Problem details
Using the material below, state how many of its lines contain the string "mail", with no other words.
_____
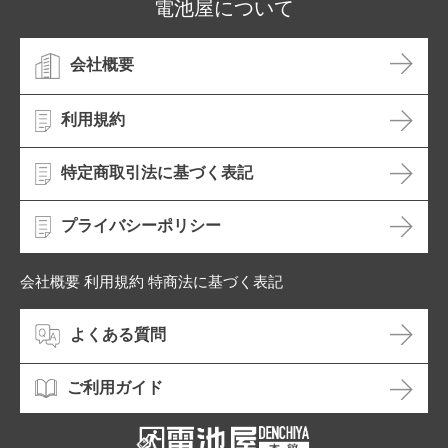
電池屋について
会社概要
利用規約
特定商取引法に基づく表記
プライバシーポリシー
会社概要 利用規約 特商法に基づく表記
よくある質問
ご利用ガイド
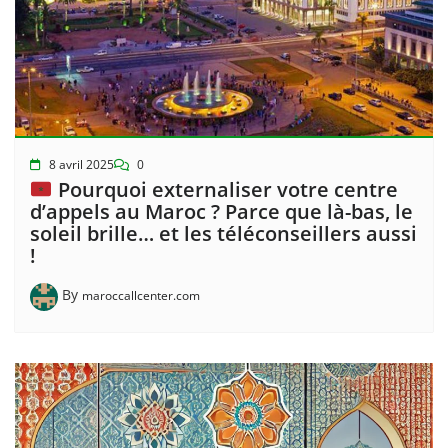
8 avril 2025
0
Pourquoi externaliser votre centre
d’appels au Maroc ? Parce que là-bas, le
soleil brille… et les téléconseillers aussi
!
By
maroccallcenter.com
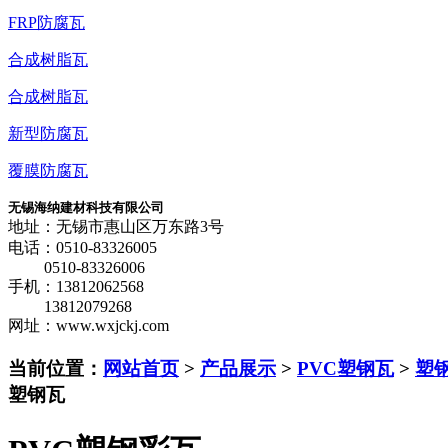
FRP防腐瓦
合成树脂瓦
合成树脂瓦
新型防腐瓦
覆膜防腐瓦
无锡海纳建材科技有限公司
地址：无锡市惠山区万东路3号
电话：0510-83326005
0510-83326006
手机：13812062568
13812079268
网址：www.wxjckj.com
当前位置：
网站首页
>
产品展示
>
PVC塑钢瓦
>
塑
塑钢瓦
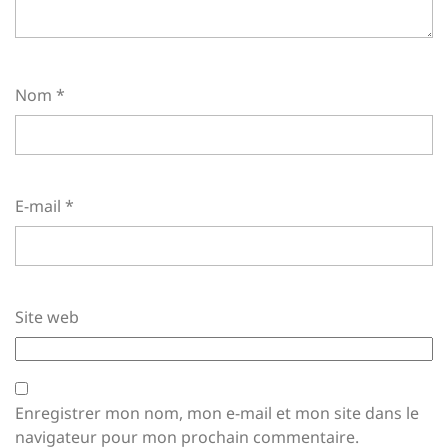
Nom
*
E-mail
*
Site web
Enregistrer mon nom, mon e-mail et mon site dans le
navigateur pour mon prochain commentaire.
_____
Answer below
2